The Artist
de Michel Hazanavicius
Sélection officielle
En compétition
Prix d'interprétation masculine : Jean Dujardin



Sortie en salle : 12 octobre 2011




« Speak! »

Sorte d’ovni en terre de Festival, mélo comme on n’en fait plus, The Artist révèle en Michel Hazanavicius un grand magicien du cinématographe. Format 4/3, générique à l’ancienne, orchestre dans la salle, cartons-intertitres, nous opérons un grand pas en arrière de près de 85 ans, reconstitution historique en tous points parfaite, jusque dans le moindre détail.

En 1927, le cinéma muet est à son apogée avec les Fantomas de Feuillade mais aussi George Valentin, bellâtre gominé à la fille moustache, qui triomphe dans A Russian Affair, dont, cabotin en diable, il s’applique à ne pas partager le succès avec sa partenaire blonde platine.

Parce que celle-ci fait furieusement penser à la Lina Lemont de Chantons sous la pluie, nous entrons de plain-pied dans la thématique du muet/parlant. Parce que la belle pratique à l’encontre de la star masculine des gestes pour le moins incongrus à cette époque – un doigt ! –, nous savons que les gags décalés n’ont pas fini de faire mouche. De Russian en German Affair, Valentin fait débuter la jeune « danseuse » Peppy Miller, que l’air du temps guide vers le Kinograph Studio, où le cinéma parlant opère ses premiers balbutiements.
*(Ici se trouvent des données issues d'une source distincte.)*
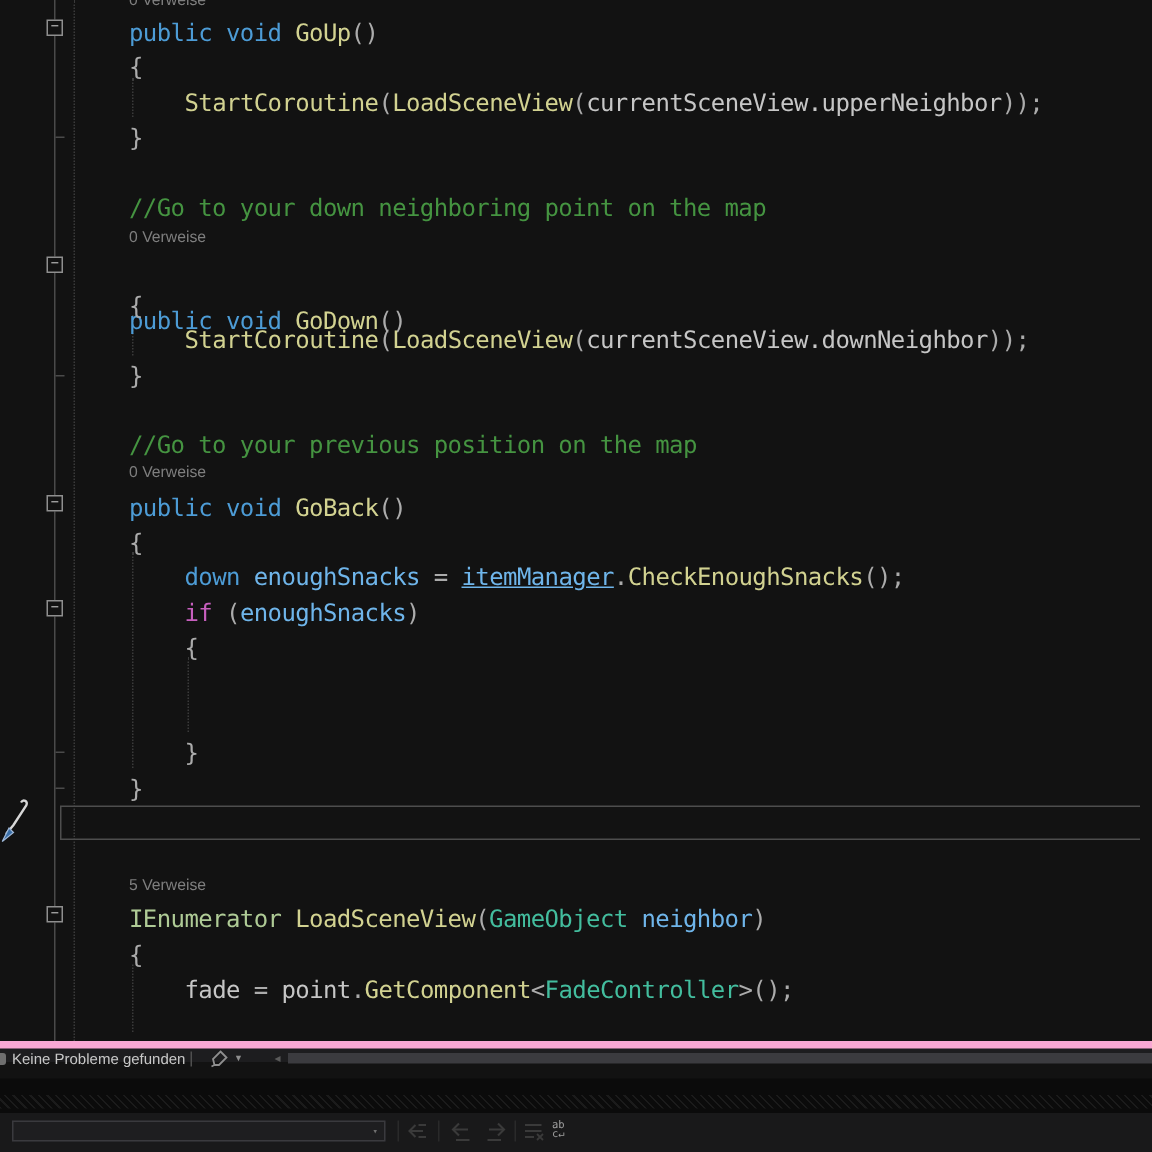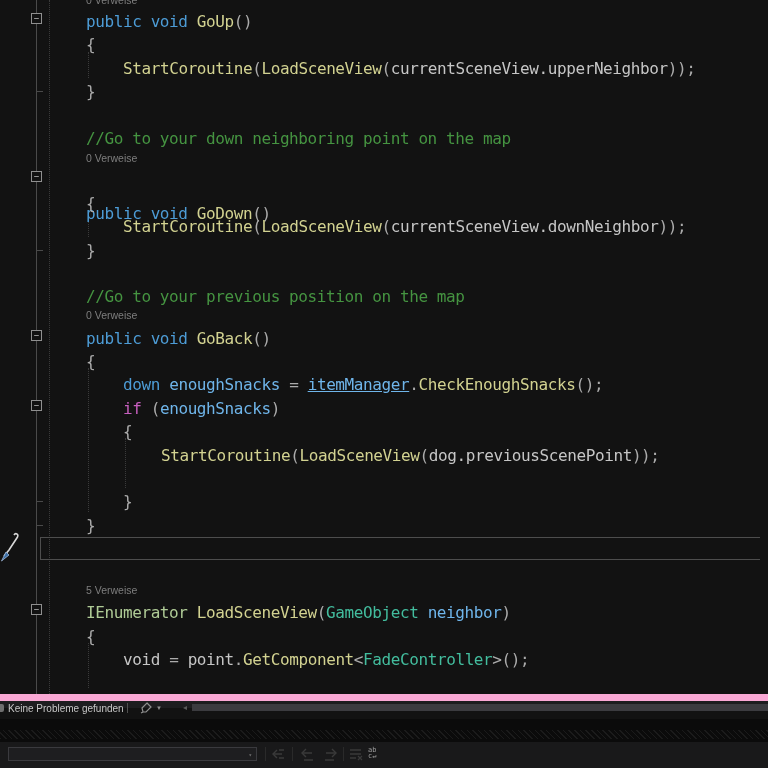--- a/index.html
+++ b/index.html
@@ -18,21 +18,21 @@
   .line.lens{font-size:10.5px;line-height:14px;font-family:"Liberation Sans",sans-serif;letter-spacing:0;}
   .kw{color:#4d9cd6}.ctrl{color:#c75fbe}.m{color:#d2d291}.ty{color:#43bd9e}
   .iface{color:#afcb96}.v{color:#6fb5ea}.vu{color:#6fb5ea;text-decoration:underline}
   .txt{color:#c6c6c6}.op{color:#ababab}.com{color:#459441}.lens{color:#7e7e7e}
 
   
   #cursor{position:absolute;left:0;top:532px;z-index:30;}
 
   
   #healthbar{position:absolute;left:0;top:694px;width:768px;height:14px;background:#1d1d1f;
-    border-top:7px solid #f9a8d4;box-sizing:border-box;z-index:20;
+    border-top:5px solid #f9a8d4;box-sizing:border-box;z-index:20;
     font-family:"Liberation Sans",sans-serif;font-size:10px;color:#c8c8c8;}
   #health-sliver{position:absolute;left:-2px;top:3px;width:6px;height:8px;background:#6f6f6f;border-radius:2px;}
   #health-text{position:absolute;left:8px;top:2px;}
   .vsep{position:absolute;top:2px;width:1px;height:10px;background:#4f4f4f;}
   #broom{position:absolute;left:139px;top:1px;}
   .caret{position:absolute;font-size:6px;color:#8f8f8f;top:4px;}
   #hscroll-arrow{position:absolute;left:183px;top:3px;font-size:8px;color:#5a5a5a;line-height:8px;}
   #hscroll-thumb{position:absolute;left:192px;top:3px;width:576px;height:7px;background:#3b3b3f;}
 
   
@@ -83,27 +83,26 @@
       <div class="line" style="left: 86px; top: 192px;"><span class="op">{</span></div>
       <div class="line" style="left: 123px; top: 215px;"><span class="m">StartCoroutine</span><span class="op">(</span><span class="m">LoadSceneView</span><span class="op">(</span><span class="txt">currentSceneView.downNeighbor</span><span class="op">));</span></div>
       <div class="line" style="left: 86px; top: 239px;"><span class="op">}</span></div>
       <div class="line" style="left: 86px; top: 285px;"><span class="com">//Go to your previous position on the map</span></div>
       <div class="line lens" style="left: 86px; top: 308px;"><span class="lens">0 Verweise</span></div>
       <div class="line" style="left: 86px; top: 327px;"><span class="kw">public void </span><span class="m">GoBack</span><span class="op">()</span></div>
       <div class="line" style="left: 86px; top: 350px;"><span class="op">{</span></div>
       <div class="line" style="left: 123px; top: 373px;"><span class="kw">down </span><span class="v">enoughSnacks</span><span class="op"> = </span><span class="vu">itemManager</span><span class="op">.</span><span class="m">CheckEnoughSnacks</span><span class="op">();</span></div>
       <div class="line" style="left: 123px; top: 397px;"><span class="ctrl">if</span><span class="op"> (</span><span class="v">enoughSnacks</span><span class="op">)</span></div>
       <div class="line" style="left: 123px; top: 420px;"><span class="op">{</span></div>
-      <div class="line" style="left: 161px; top: 444px;"><span class="m">StartCoroutine</span><span class="op">(</span><span class="m">LoadSceneView</span><span class="op">(</span><span class="txt">dog.previousScenePoint</span><span class="op">));</span></div>
       <div class="line" style="left: 123px; top: 490px;"><span class="op">}</span></div>
       <div class="line" style="left: 86px; top: 514px;"><span class="op">}</span></div>
       <div class="line lens" style="left: 86px; top: 583px;"><span class="lens">5 Verweise</span></div>
       <div class="line" style="left: 86px; top: 601px;"><span class="iface">IEnumerator </span><span class="m">LoadSceneView</span><span class="op">(</span><span class="ty">GameObject</span><span class="op"> </span><span class="v">neighbor</span><span class="op">)</span></div>
       <div class="line" style="left: 86px; top: 625px;"><span class="op">{</span></div>
-      <div class="line" style="left: 123px; top: 648px;"><span class="txt">void</span><span class="op"> = </span><span class="txt">point</span><span class="op">.</span><span class="m">GetComponent</span><span class="op">&lt;</span><span class="ty">FadeController</span><span class="op">&gt;();</span></div>
+      <div class="line" style="left: 123px; top: 648px;"><span class="txt">fade</span><span class="op"> = </span><span class="txt">point</span><span class="op">.</span><span class="m">GetComponent</span><span class="op">&lt;</span><span class="ty">FadeController</span><span class="op">&gt;();</span></div>
       <div class="line" style="left: 123px; top: 691px;"><span class="com">//starts Animation</span></div>
       <div class="fold" style="top: 13px;">−</div>
       <div class="fold" style="top: 171px;">−</div>
       <div class="fold" style="top: 330px;">−</div>
       <div class="fold" style="top: 400px;">−</div>
       <div class="fold" style="top: 604px;">−</div>
     </div>
 
   <div id="cursor">
     <svg width="20" height="32" viewBox="0 0 20 32">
Alors qu’en 1929, le succès des tests confirme l’inéluctable changement qui va arriver, la débutante Peppy est d’ores et déjà sur les rails, alors le grand Valentin, incapable de faire taire son orgueil, refuse en revanche viscéralement d’articuler le moindre mot devant un micro. Pourtant « le public [qui] n’a jamais tort », sent souffler un « vent nouveau », veut de la « chair fraîche ». Bravant toutes les évidences, lâché par la profession à bout d’arguments (« Il faut qu’on parle George » - « Pourquoi refuses-tu de parler ? »), il s’improvise scénariste et producteur, et, courant à sa perte, s’enlise dans son erreur, comme il le fait dans Tears of love pour lequel il se ruine. Mais, sur son Boulevard du Crépuscule, un ange veille : Peppy, devenue la reine du parlant, efficacement secondée par un génial toutou, toujours à l’écoute de la voix de son maître.
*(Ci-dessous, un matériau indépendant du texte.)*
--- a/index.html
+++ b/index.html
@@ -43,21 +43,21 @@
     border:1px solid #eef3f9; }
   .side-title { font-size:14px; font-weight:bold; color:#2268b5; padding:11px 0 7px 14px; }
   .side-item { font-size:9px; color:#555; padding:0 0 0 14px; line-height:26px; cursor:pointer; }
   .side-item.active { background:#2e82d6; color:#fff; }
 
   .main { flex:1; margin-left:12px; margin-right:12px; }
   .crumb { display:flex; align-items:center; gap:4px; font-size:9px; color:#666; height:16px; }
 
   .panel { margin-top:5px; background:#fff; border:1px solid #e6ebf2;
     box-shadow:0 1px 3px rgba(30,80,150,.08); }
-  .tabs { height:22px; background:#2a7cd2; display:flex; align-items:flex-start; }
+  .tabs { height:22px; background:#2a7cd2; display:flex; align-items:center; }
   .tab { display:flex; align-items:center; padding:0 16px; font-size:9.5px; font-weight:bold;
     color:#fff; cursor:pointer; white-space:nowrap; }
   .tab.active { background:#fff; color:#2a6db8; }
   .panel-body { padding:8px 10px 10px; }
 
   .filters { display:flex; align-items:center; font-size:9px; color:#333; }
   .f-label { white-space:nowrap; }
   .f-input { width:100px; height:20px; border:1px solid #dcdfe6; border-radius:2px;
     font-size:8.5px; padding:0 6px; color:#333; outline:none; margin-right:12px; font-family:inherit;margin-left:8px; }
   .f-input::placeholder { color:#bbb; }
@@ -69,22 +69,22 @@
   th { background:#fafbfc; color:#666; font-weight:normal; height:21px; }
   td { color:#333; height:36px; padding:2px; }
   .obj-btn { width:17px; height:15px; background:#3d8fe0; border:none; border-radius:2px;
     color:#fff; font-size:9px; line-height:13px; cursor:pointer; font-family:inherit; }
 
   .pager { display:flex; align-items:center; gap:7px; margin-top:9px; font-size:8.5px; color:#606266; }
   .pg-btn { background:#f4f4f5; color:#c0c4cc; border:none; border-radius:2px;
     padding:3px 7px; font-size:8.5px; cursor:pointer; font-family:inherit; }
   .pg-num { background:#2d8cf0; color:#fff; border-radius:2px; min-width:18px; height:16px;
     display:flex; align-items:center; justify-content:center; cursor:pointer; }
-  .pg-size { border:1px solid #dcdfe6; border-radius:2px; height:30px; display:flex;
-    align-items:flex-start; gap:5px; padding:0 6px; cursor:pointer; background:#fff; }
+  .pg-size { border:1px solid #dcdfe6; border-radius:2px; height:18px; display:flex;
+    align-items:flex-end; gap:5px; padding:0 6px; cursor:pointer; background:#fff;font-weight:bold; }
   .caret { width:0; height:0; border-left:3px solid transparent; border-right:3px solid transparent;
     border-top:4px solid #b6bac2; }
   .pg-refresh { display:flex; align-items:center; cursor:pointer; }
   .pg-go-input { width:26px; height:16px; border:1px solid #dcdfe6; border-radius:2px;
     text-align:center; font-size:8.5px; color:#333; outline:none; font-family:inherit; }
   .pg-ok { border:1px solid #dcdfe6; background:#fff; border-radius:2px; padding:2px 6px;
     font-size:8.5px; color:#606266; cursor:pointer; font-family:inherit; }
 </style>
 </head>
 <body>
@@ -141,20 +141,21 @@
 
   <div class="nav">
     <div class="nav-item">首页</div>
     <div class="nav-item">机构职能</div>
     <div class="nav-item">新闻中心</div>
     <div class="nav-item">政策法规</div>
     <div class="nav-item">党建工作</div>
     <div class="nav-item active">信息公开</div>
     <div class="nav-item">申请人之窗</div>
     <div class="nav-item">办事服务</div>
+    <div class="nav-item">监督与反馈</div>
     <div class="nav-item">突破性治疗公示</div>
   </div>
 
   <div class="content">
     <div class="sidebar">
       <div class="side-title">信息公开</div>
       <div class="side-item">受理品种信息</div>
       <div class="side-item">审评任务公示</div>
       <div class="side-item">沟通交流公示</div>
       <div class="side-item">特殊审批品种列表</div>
Hazanavicius exploite à merveille cette extraordinaire mine de gags visuels, astuces verbales et pirouettes techniques, mais aussi de très belles performances artistiques. Aux côtés de la pimpante, gracieuse et impeccable Bérénice Béjo, Jean Dujardin est bluffant d’un incroyable mélange de naturel et d’affèterie : du rire aux larmes, un seul de ses sourires, la plus simple de ses mimiques en disent plus long qu’un grand discours.

N’étaient les regrets éprouvés à l’attention d’André Wilms (Le Havre), son interprétation mérite bien la suprême récompense dévolue à l’artiste.

Marie-Jo Astic



1h40 - France - Scénario : Michel HAZANAVICIUS - Interprétation : Jean DUJARDIN, Bérénice BEJO, John GOODMAN, James CROMWELL, Penelope Ann MILLER.